Microservices security
A microservices architecture can alleviate some security issues that arise with monolithic applications. Microservices simplify security monitoring because the various parts of an application are isolated. A security breach could happen in one section without affecting other areas of the project. Microservices provide resistance against distributed denial-of-service attacks when used with containers by minimizing an infrastructure takeover with too many server requests.
However, there are still challenges when securing microservices applications, including the following:
- More network areas are open to vulnerabilities.
- Less overall consistency between app updates allows for more security breaches.
- There's a greater area of attack, through multiple ports and APIs.
- There's a lack of control of third-party software.
- Security must be maintained for each service.
Microservices developers have come up with proactive strategies to alleviate security issues. Use a security scanner, utilize access control limitations, secure internal networks including Docker environments and operate outside of silos to communicate with all parts of the operation.
Deploying microservices applications
Three main factors make microservices a viable software architecture.
Containers enable a consistent and resource-efficient means of packaging individual services. Docker is a popular tool to use containers on premises or on a public or private cloud. This offers a wide variety of deployment alternatives for microservices developers and businesses.

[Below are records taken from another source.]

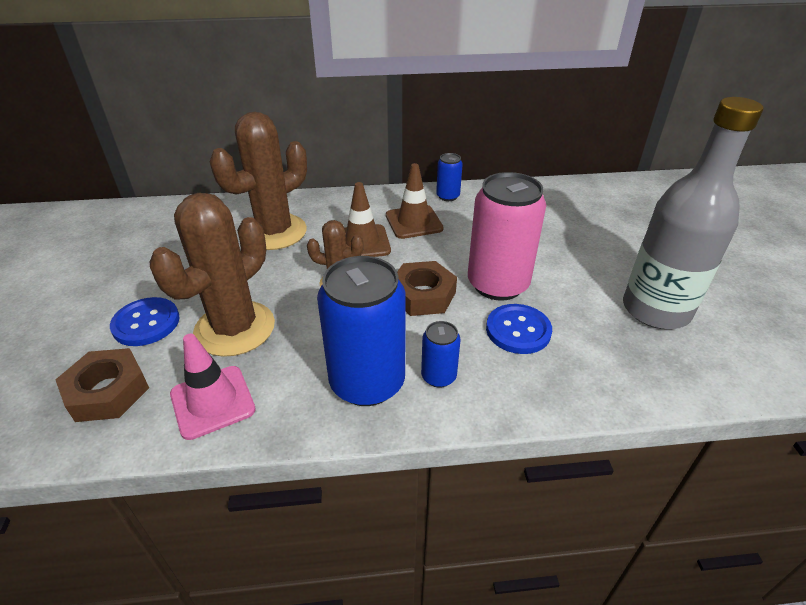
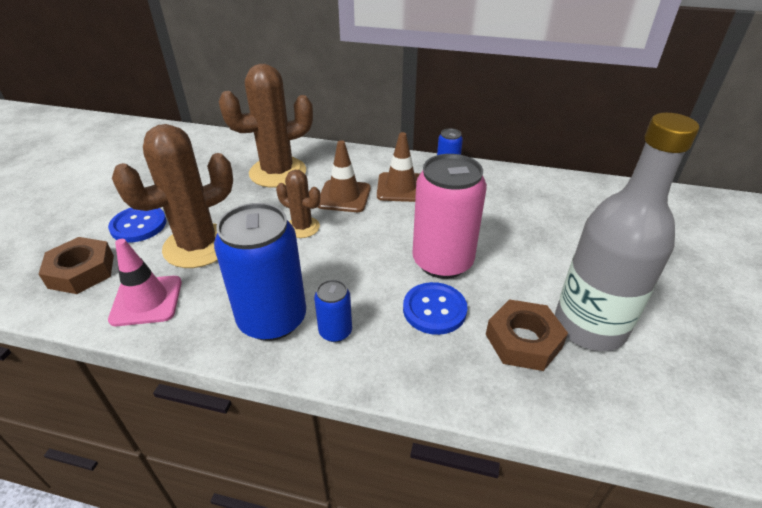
camera: 20 degrees right, 0 degrees up
brown nut [397,261,457,316] -> brown nut moved to [486,299,568,371]

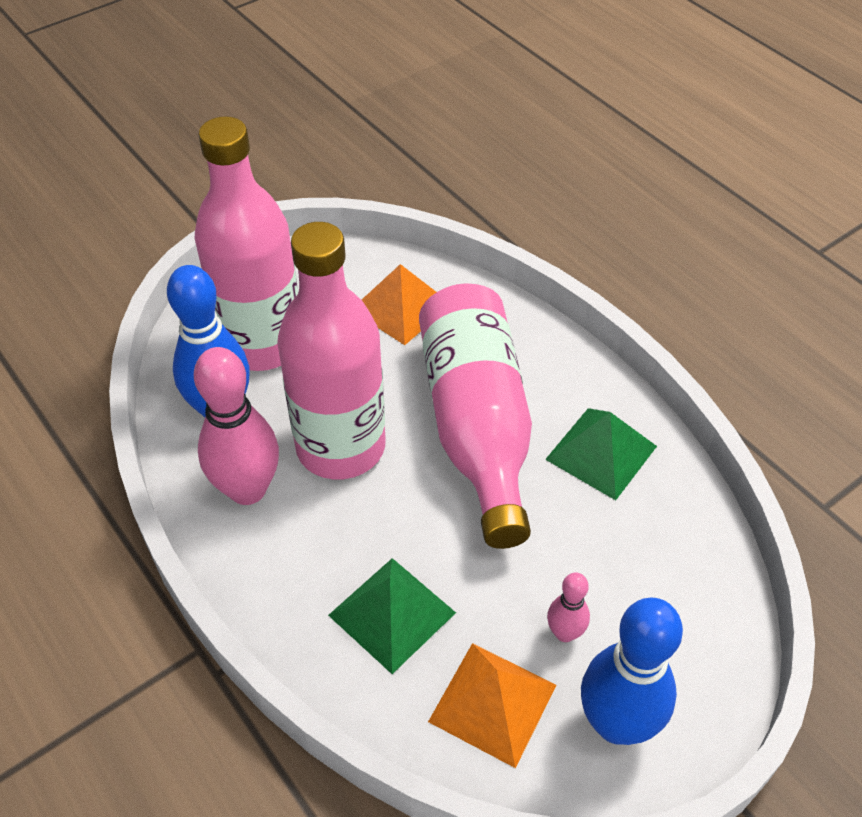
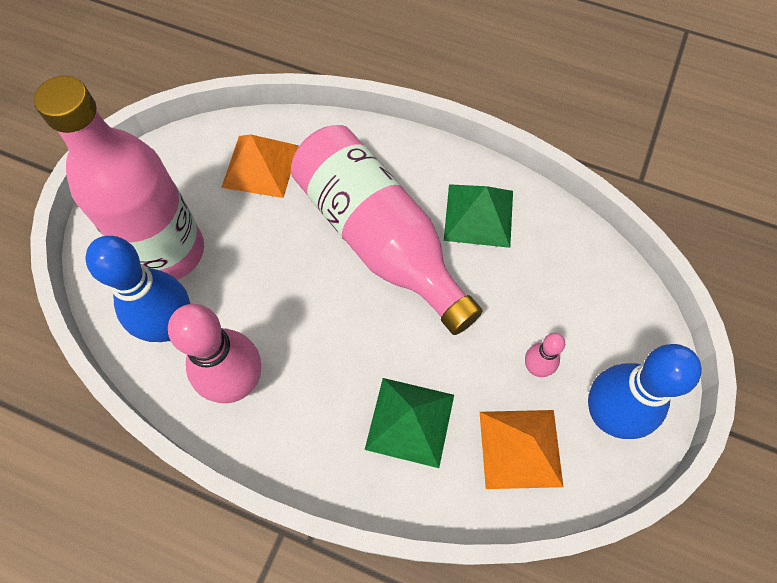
camera: 30 degrees left, 15 degrees up
pink bottle [277,222,385,480] -> none

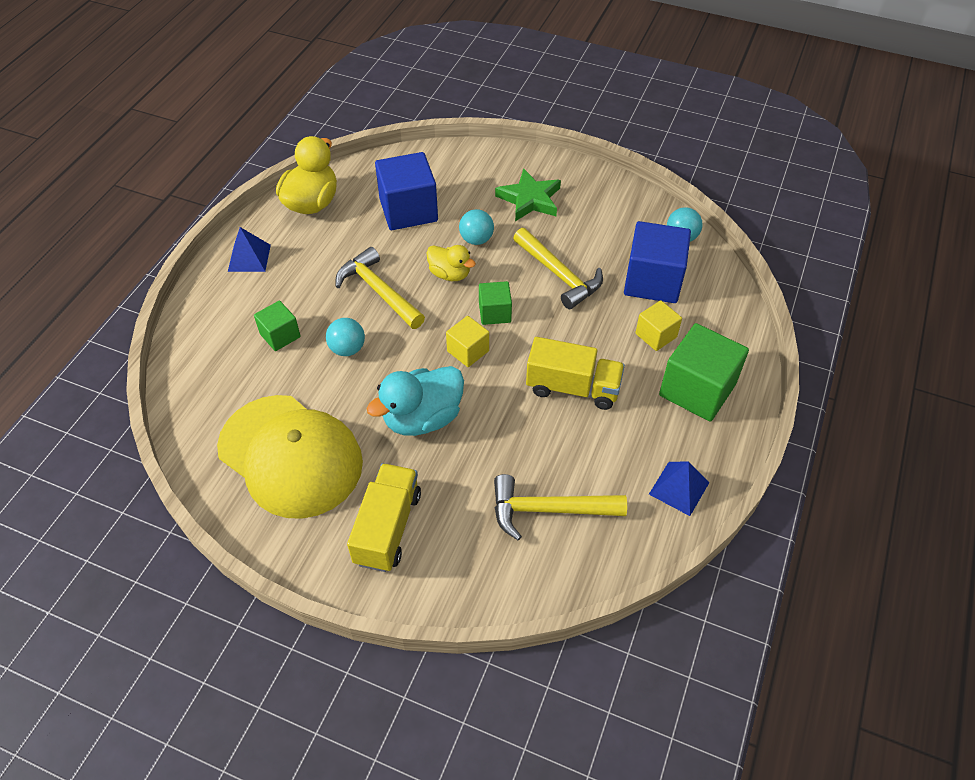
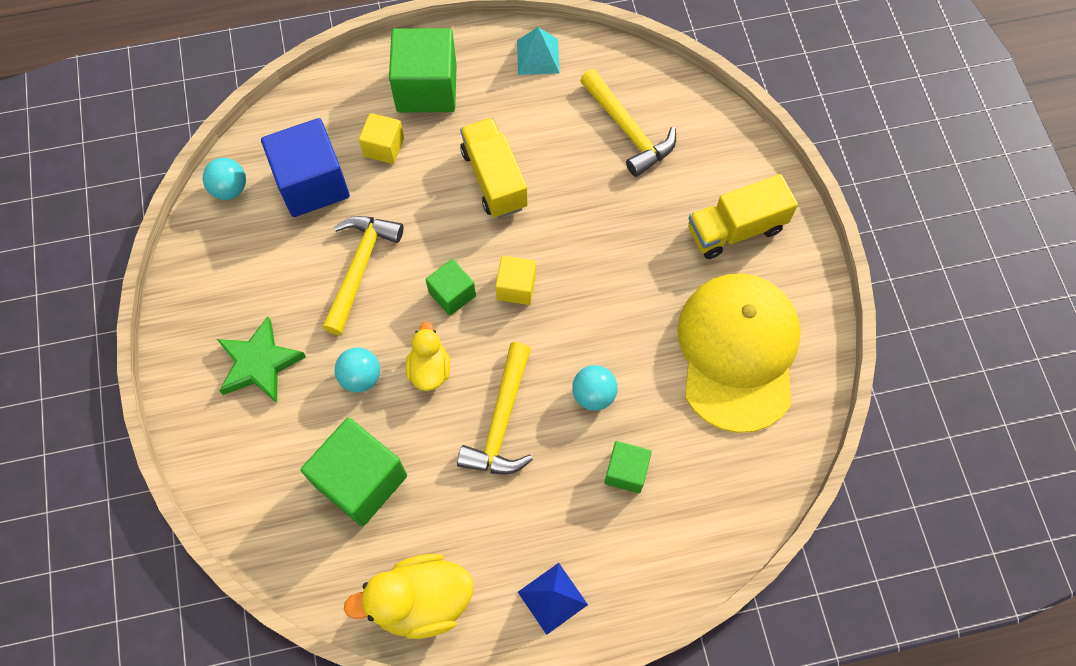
camera: 125 degrees left, 15 degrees up
turquoise duck [366,366,464,436] -> none
blue cube [375,152,438,230] -> green cube [301,418,407,526]
blue pyramid [649,461,709,516] -> turquoise pyramid [517,27,560,75]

Orchestration tools, such as Kubernetes, help with automating scaling, deployment and container management.
Service mesh is a layer of infrastructure dedicated for communication between individual services. When hundreds of services communicate with each other, it becomes complicated to determine what services are interacting with each other. Service mesh makes those communications faster, more secure, visible and reliable by capturing behaviors such as latency-aware load balancing or service discovery.

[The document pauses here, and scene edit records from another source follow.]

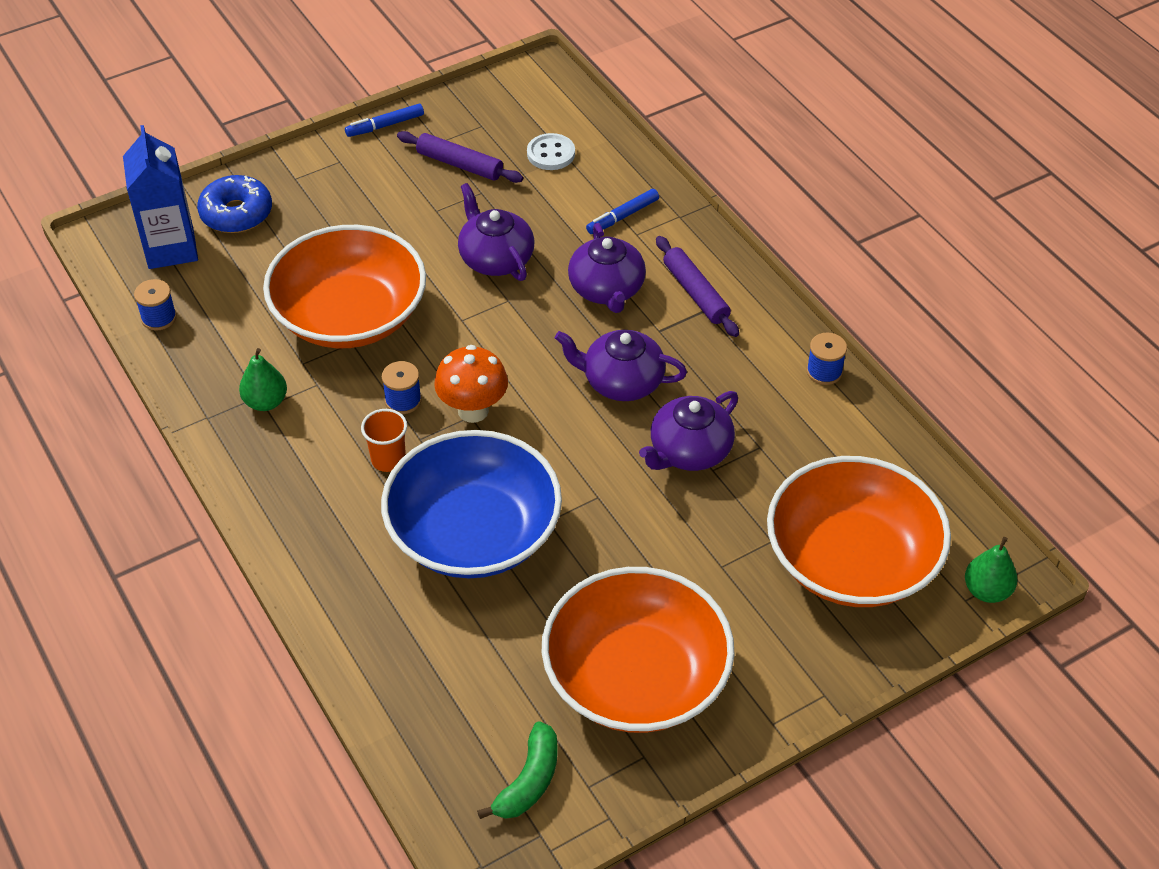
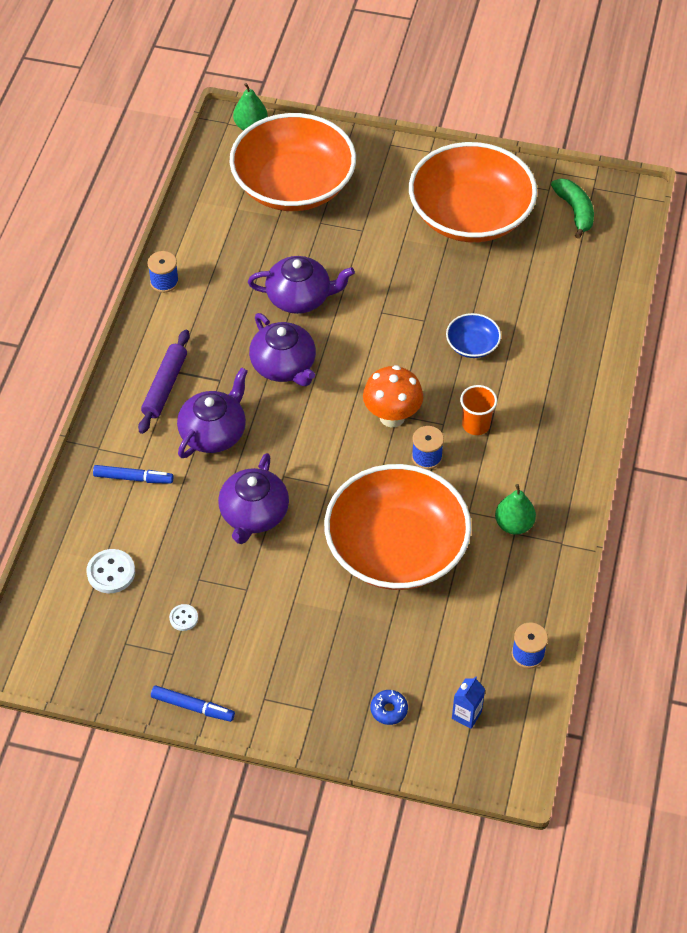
camera: 135 degrees left, 5 degrees up
blue carton [123,125,198,269] -> blue carton [452,676,485,729], size x0.46
blue donut [197,175,272,233] -> blue donut [371,690,408,725], size x0.50
blue bowl [381,430,562,578] -> blue bowl [446,313,501,358], size x0.41
purple rolling pin [397,131,523,183] -> white button [169,604,198,631]
green banana [477,721,558,819] -> green banana turned 90 degrees clockwise [551,178,594,239]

Improvements in these technologies, and others such as intricate monitoring and logging, have steadily reduced microservices complexity and spurred continued adoption by organizations and development teams.

Tools to deploy microservices applications
Thanks to synergy with APIs, containers and continuous development processes, microservices can leverage many of the same tools for design, test, deployment and management.
Kubernetes is the de facto standard for container-based orchestration, whether an enterprise uses this in its own local environments or through a cloud-based service. Other orchestration tools include Docker Swarm and Compose, and HashiCorp Nomad. Service meshes such as Linkerd and Istio also are commonly used alongside microservices. Major cloud providers offer ancillary services to help manage microservices.
Organizations can choose from a wide range of other tools that span testing, deployment, monitoring and management of microservices environments. Examples of tools that span areas of testing include Gatling, Hoverfly, Jaeger, Pact, Vagrant, VCR and WireMock.
Microservices monitoring and management can be particularly challenging, given the need to track and maintain each service component of an application and their interactions. These functions include observability, failure detection and gathering metrics from logs to identify performance and stability issues. Examples of monitoring tools include Sentry, Sensu and Sumo Logic. Some examples of log aggregation tools include Fluentd, Logstash, Ryslog and Loggly. For log visualization, tools include Scalyr, Graylog, Kibana and Sematext.